O achado confirma definitivamente que a estrutura, com 3,6 km de diâmetro, nasceu do impacto de um asteroide — e não de processos vulcânicos ou tectônicos, como se discutia antes das evidências microscópicas.
A descoberta, publicada na revista Earth and Planetary Science, partiu de 40 grãos coletados em sondagens da Sabesp na região de Parelheiros, feitas para viabilizar um poço artesiano de abastecimento local.

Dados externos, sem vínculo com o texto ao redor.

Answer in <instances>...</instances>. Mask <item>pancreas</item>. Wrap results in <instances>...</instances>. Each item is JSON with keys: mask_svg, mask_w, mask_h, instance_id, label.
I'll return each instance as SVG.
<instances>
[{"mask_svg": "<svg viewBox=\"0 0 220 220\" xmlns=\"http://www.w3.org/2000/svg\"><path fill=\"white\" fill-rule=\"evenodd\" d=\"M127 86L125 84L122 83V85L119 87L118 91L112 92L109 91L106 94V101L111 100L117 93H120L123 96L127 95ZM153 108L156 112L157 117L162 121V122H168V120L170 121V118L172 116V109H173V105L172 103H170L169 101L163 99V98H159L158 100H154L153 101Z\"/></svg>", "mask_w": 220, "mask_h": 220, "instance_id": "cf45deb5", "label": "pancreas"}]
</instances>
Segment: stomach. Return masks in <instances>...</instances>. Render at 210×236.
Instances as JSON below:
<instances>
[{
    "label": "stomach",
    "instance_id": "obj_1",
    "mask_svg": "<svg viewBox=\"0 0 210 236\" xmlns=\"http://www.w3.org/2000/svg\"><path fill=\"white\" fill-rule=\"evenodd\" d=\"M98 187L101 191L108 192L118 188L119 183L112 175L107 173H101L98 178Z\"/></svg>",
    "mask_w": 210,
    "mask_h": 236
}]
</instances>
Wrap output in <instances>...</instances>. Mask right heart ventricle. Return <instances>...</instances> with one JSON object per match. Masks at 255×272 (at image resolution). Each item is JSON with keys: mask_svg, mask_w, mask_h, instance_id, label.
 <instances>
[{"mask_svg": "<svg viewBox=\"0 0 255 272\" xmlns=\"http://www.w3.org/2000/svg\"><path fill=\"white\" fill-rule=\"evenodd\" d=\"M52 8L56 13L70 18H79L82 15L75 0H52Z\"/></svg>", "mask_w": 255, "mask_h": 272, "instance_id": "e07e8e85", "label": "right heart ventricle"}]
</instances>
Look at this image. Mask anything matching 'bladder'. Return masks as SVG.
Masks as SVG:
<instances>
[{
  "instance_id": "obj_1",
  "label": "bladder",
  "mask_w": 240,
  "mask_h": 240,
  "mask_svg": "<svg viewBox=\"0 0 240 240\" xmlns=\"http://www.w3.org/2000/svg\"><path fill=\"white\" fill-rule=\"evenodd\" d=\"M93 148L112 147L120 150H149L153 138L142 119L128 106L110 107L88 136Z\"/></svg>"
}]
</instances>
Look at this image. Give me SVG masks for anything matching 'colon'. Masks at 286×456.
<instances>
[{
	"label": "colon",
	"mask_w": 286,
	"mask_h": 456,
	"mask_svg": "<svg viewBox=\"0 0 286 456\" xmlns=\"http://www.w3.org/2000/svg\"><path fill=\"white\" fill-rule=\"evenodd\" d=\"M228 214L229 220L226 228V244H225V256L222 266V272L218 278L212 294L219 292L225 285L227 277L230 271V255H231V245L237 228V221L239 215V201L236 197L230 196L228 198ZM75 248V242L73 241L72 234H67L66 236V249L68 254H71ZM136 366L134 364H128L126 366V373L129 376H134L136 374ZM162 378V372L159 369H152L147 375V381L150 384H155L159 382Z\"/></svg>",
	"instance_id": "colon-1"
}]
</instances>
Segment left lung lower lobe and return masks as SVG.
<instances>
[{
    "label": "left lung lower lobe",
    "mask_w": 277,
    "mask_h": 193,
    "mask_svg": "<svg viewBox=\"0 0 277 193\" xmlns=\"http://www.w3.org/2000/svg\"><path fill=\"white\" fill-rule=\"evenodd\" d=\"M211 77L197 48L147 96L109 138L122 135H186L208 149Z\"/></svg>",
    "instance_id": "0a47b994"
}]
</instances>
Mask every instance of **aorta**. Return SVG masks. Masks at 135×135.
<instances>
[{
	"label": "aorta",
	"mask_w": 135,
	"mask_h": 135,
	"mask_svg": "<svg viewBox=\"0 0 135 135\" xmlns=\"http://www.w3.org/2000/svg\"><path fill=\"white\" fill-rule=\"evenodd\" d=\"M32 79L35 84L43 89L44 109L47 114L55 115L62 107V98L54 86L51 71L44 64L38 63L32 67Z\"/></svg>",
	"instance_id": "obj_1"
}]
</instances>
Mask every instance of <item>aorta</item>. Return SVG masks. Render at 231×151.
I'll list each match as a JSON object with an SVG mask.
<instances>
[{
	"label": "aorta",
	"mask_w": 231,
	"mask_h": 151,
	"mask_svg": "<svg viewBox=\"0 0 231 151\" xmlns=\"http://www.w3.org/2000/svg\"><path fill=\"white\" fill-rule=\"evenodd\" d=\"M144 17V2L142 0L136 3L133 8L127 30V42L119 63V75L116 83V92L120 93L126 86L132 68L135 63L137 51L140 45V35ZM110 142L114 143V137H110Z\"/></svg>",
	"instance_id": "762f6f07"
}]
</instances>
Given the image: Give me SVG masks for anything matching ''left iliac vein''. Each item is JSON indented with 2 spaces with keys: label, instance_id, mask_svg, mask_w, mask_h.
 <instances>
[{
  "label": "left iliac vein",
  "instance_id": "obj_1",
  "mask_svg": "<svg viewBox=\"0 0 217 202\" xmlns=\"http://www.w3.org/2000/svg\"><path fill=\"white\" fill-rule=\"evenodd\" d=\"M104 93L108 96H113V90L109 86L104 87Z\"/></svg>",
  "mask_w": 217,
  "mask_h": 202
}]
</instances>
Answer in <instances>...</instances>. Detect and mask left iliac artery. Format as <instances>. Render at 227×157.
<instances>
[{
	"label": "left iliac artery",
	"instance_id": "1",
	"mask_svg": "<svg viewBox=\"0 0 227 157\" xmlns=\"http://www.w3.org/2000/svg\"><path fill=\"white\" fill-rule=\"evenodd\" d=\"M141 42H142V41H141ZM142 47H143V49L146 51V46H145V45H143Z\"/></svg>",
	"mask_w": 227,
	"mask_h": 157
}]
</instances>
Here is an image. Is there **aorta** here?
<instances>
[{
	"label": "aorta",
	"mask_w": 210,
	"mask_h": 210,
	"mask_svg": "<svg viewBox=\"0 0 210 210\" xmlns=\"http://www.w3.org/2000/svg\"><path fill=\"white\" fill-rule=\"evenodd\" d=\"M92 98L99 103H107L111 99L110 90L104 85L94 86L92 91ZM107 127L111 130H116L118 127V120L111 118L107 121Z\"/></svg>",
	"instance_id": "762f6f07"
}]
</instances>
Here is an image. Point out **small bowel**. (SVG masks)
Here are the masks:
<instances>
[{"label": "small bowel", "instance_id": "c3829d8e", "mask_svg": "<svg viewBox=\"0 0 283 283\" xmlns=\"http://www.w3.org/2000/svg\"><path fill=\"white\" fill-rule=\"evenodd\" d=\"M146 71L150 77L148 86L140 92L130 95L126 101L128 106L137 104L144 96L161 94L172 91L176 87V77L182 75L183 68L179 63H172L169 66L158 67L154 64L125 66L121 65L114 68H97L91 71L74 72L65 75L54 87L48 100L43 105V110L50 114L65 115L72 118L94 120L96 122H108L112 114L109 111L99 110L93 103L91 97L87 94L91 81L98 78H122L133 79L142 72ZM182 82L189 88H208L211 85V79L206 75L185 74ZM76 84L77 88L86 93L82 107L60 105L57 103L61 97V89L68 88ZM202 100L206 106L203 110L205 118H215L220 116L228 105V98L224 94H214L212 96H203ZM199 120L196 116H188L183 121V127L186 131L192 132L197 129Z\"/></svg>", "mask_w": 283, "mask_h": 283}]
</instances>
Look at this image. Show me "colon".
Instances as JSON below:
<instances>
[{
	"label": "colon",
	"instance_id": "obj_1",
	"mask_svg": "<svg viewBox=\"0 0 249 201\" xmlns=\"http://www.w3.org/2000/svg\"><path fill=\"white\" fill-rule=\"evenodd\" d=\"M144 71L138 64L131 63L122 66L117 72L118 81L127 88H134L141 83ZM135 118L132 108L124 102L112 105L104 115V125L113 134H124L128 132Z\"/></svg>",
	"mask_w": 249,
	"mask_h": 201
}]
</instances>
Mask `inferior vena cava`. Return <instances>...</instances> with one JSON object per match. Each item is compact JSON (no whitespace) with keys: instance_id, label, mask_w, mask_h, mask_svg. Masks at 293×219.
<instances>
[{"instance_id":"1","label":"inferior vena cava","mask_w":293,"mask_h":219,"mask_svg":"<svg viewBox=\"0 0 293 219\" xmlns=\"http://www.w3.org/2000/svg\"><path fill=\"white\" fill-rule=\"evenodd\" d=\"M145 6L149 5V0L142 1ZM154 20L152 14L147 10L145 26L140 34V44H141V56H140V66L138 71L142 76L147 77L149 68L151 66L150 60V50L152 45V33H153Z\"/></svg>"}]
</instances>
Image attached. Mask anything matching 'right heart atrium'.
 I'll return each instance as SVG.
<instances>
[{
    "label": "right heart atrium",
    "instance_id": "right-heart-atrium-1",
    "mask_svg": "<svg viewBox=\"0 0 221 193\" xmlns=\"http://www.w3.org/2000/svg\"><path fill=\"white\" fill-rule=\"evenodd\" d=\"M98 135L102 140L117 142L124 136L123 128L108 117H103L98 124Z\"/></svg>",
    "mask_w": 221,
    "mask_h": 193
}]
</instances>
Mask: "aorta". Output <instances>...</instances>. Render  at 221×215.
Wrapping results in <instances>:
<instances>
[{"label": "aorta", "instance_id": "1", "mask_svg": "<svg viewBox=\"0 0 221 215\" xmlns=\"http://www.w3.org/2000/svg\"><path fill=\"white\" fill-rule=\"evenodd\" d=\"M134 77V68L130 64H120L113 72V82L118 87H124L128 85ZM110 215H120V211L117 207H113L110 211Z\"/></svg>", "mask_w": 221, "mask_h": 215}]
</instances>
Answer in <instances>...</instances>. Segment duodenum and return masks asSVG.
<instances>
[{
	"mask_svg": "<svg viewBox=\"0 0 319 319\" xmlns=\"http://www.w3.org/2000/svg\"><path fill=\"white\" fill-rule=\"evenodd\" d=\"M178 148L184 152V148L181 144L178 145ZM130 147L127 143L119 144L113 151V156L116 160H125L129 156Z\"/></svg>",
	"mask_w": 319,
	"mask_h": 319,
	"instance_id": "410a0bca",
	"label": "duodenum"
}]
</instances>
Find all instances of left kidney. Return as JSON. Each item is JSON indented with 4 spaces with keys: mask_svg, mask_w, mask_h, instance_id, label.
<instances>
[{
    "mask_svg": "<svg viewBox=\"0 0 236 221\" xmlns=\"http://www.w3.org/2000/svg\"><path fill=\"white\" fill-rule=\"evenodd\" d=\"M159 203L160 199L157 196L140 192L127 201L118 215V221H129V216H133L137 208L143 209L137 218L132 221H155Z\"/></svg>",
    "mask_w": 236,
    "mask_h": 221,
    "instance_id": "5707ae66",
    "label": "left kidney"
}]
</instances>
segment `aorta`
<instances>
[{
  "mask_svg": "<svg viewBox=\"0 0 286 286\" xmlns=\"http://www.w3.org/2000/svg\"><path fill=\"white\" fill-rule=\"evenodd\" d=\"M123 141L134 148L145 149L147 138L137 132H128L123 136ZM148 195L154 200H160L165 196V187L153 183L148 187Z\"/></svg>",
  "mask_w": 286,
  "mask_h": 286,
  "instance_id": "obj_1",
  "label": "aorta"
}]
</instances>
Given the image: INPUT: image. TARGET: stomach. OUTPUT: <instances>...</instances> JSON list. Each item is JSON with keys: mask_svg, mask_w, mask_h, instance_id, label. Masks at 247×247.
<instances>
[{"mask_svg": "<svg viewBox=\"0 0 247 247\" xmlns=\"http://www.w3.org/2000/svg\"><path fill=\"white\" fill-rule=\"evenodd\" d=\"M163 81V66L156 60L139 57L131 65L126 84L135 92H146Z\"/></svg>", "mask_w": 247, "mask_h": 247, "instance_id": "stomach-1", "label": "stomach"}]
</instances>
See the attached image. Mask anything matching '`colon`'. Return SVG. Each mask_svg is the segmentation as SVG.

Como os zircões provam o impacto
Diferentemente de outros minerais, o zircão só se deforma sob condições extremas de pressão e temperatura — exatamente o que ocorre quando um corpo extraterrestre colide com a crosta terrestre. Processos geológicos comuns, como a tectônica de placas, não têm poder suficiente para produzir esse tipo de alteração microscópica.
Dos 40 grãos analisados, seis foram selecionados para caracterização detalhada por apresentarem o melhor estado de preservação. Os cristais, de cerca de 50 micrômetros cada, revelaram planar deformation features (PDFs) — finas linhas que atravessam o mineral em diferentes direções, resultado da propagação de ondas de choque.
“Os PDFs são praticamente uma impressão digital de que houve impactos de asteroides para a formação de crateras na superfície da crosta terrestre”, afirma Victor Velázquez Fernandez, docente da USP e autor do artigo. Os grãos também apresentaram textura granular, sinal de reorganização da estrutura cristalina interna após o choque.
Segundo o pesquisador, a próxima etapa da investigação será datar os grãos, o que deve ajudar a precisar quando o asteroide atingiu a região — informação ainda em aberto sobre a formação da cratera.
Uma cratera rara e sob ameaça
Identificada em 1964, a Cratera de Colônia só teve sua origem por impacto comprovada em 2013, pelo mesmo grupo de pesquisadores que agora identificou os zircões chocados. Com 3,6 km de diâmetro, a estrutura é uma das apenas oito crateras de impacto registradas no Brasil pelo Earth Impact Database.
O choque do asteroide teria gerado cerca de 40 mil bares de pressão e temperatura de 5 mil graus Celsius, com destruição estimada em um raio de 20 a 30 km. Ao longo de milhões de anos, a recomposição florestal e o intemperismo do clima tropical apagaram os vestígios visíveis do impacto, restando apenas as marcas microscópicas agora reveladas nos grãos de zircão.
Localizada na Área de Proteção Ambiental Capivari-Monos e tombada em 2003 pelo Condephaat, a cratera segue ameaçada pelo avanço de ocupações irregulares. Em períodos de chuva, a água acumulada em seus sedimentos forma um aquífero raso que alimenta a Represa de Guarapiranga — um recurso que, sem saneamento básico na região, corre risco de contaminação.
“A geoconservação precisa envolver a comunidade. A população tem que se sentir pertencente àquele local, porque são eles que vão vigiar e cuidar desse patrimônio que os beneficia”, afirma Velázquez. O grupo da USP e do Instituto Geológico planeja agora dividir a pesquisa em duas frentes — científica e socioambiental — para aprofundar o estudo e engajar moradores na preservação do território.